“Keempat obat tersebut adalah Favipiravir, Remdesivir, Regdanvimab, dan Molnupiravir.”
Jakarta (Indonesia Window) – Saat ini ada empat jenis obat yang telah mendapatkan izin Emergency Use Authorization (EUA) atau izin penggunaan darurat sebagai obat terapi infeksi virus COVID-19 di Indonesia.
“Keempat obat tersebut adalah Favipiravir, Remdesivir, Regdanvimab, dan Molnupiravir,” kata Direktur Pengawasan Produksi Obat, Narkotika, Psikotropika, dan Prekursor Badan Pengawas Obat dan Makanan (BPOM), Apt. Dra. Togi Junice Hutadjulu, dalam keterangan di Depok, Jawa Barat, Kamis, dikutip dari Antara.
Dia menerangkan, informatorium edisi ketiga yang diterbitkan oleh BPOM mencantumkan obat terapi COVID-19 yang termasuk golongan antivirus, antara lain Favipiravir, Remdesivir, Molnupiravir, Proksalutamid, dan Oseltamivir.
Meskipun data dari BPOM menunjukkan bahwa industri farmasi di Indonesia sedang dalam tahap persiapan produksi obat antivirus COVID-19, dan sebagian di antaranya telah aktif memproduksi obat tersebut, Togi Hutadjulu mengingatkan bahwa tidak ada obat yang benar-benar aman.

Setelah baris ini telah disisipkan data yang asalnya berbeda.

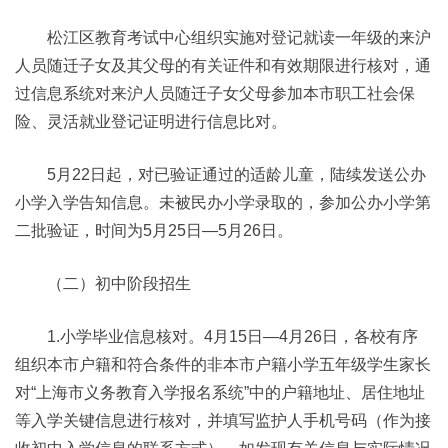
松江区教育考试中心组织实施对登记就读一年级的来沪
人员随迁子女及其父母的有关证件和有效期限进行核对，通
过信息系统对来沪人员随迁子女父母参加本市职工社会保
险、灵活就业登记证明进行信息比对。
5月22日起，对已验证通过的适龄儿童，陆续发送公办
小学入学告知信息。未被民办小学录取的，参加公办小学第
二批验证，时间为5月25日—5月26日。
（二）初中阶段招生
1.小学毕业信息核对。4月15日—4月26日，各校有序
组织本市户籍和符合条件的非本市户籍小学五年级学生家长
对“上海市义务教育入学报名系统”中的户籍地址、居住地址
等入学关键信息进行核对，并填写监护人手机号码（作为接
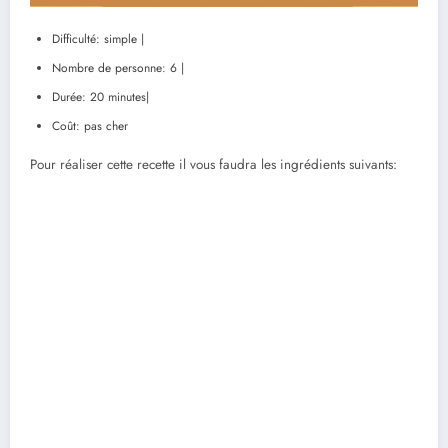
Difficulté: simple |
Nombre de personne: 6 |
Durée: 20 minutes|
Coût: pas cher
Pour réaliser cette recette il vous faudra les ingrédients suivants:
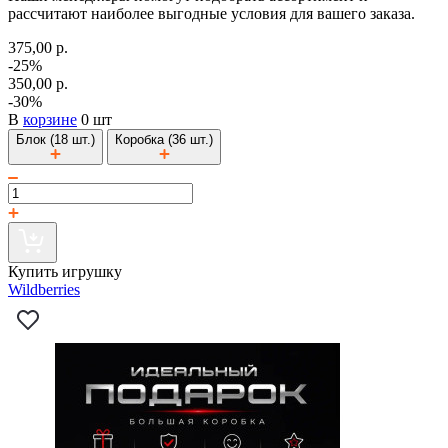
рассчитают наиболее выгодные условия для вашего заказа.
375,00 р.
-25%
350,00 р.
-30%
В
корзине
0 шт
Блок (18 шт.)
Коробка (36 шт.)
Купить игрушку
Wildberries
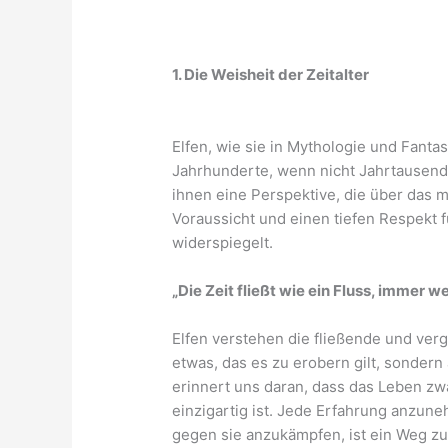
1. Die Weisheit der Zeitalter
Elfen, wie sie in Mythologie und Fanta
Jahrhunderte, wenn nicht Jahrtausende
ihnen eine Perspektive, die über das 
Voraussicht und einen tiefen Respekt f
widerspiegelt.
„Die Zeit fließt wie ein Fluss, immer w
Elfen verstehen die fließende und verg
etwas, das es zu erobern gilt, sondern a
erinnert uns daran, dass das Leben zw
einzigartig ist. Jede Erfahrung anzune
gegen sie anzukämpfen, ist ein Weg z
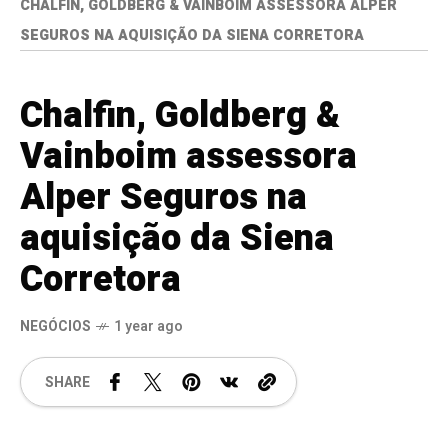
CHALFIN, GOLDBERG & VAINBOIM ASSESSORA ALPER
SEGUROS NA AQUISIÇÃO DA SIENA CORRETORA
Chalfin, Goldberg &
Vainboim assessora
Alper Seguros na
aquisição da Siena
Corretora
NEGÓCIOS
1 year ago
SHARE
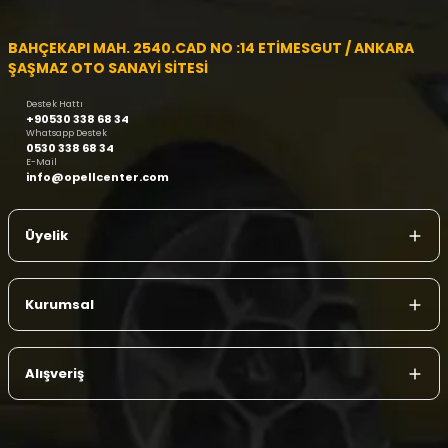
BAHÇEKAPI MAH. 2540.CAD NO :14 ETİMESGUT / ANKARA
ŞAŞMAZ OTO SANAYİ SİTESİ
Destek Hattı
+90530 338 68 34
Whatsapp Destek
0530 338 68 34
E-Mail
info@opellcenter.com
Üyelik
Kurumsal
Alışveriş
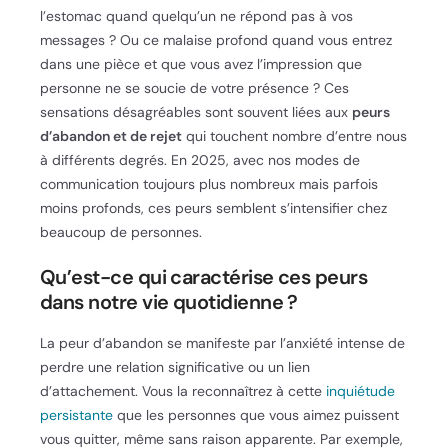
l’estomac quand quelqu’un ne répond pas à vos
messages ? Ou ce malaise profond quand vous entrez
dans une pièce et que vous avez l’impression que
personne ne se soucie de votre présence ? Ces
sensations désagréables sont souvent liées aux
peurs
d’abandon et de rejet
qui touchent nombre d’entre nous
à différents degrés. En 2025, avec nos modes de
communication toujours plus nombreux mais parfois
moins profonds, ces peurs semblent s’intensifier chez
beaucoup de personnes.
Qu’est-ce qui caractérise ces peurs
dans notre vie quotidienne ?
La peur d’abandon se manifeste par l’anxiété intense de
perdre une relation significative ou un lien
d’attachement. Vous la reconnaîtrez à cette
inquiétude
persistante
que les personnes que vous aimez puissent
vous quitter, même sans raison apparente. Par exemple,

Hal itu menurutnya, karena setiap obat pasti memiliki efek samping. Karenanya, masyarakat diharapkan dapat memanfaatkan laman situs resmi BPOM atau aplikasi Halo BPOM untuk memperoleh informasi yang akurat dan benar terkait obat-obatan.
Antivirus
Pada 22 April 2022, Organisasi Kesehatan Dunia (WHO) mengeluarkan rekomendasi kuat untuk nirmatrelvir dan ritonavir, yang dijual dengan nama Paxlovid, untuk pasien COVID-19 dengan gejala ringan dan sedang, namun berisiko tertinggi masuk rumah sakit.
WHO menyebut obat antivirus ini sebagai pilihan terapi infeksi virus terbaik untuk pasien COVID-19 berisiko tinggi di Indonesia hingga saat ini.
Sementara itu, obat antivirus oral Pfizer (kombinasi tablet nirmatrelvir dan ritonavir) sangat direkomendasikan untuk pasien COVID-19 bergejala ringan, yang berisiko paling tinggi terkena penyakit parah dan dirawat di rumah sakit, seperti pasien yang tidak divaksinasi, lanjut usia, atau mengalami imunosupresi (sistem imun tertekan).
Rekomendasi ini didasarkan pada data baru dari dua uji coba terkontrol secara acak yang melibatkan 3.078 pasien. Data menunjukkan bahwa risiko rawat inap berkurang 85 persen setelah perawatan dengan obat tersebut.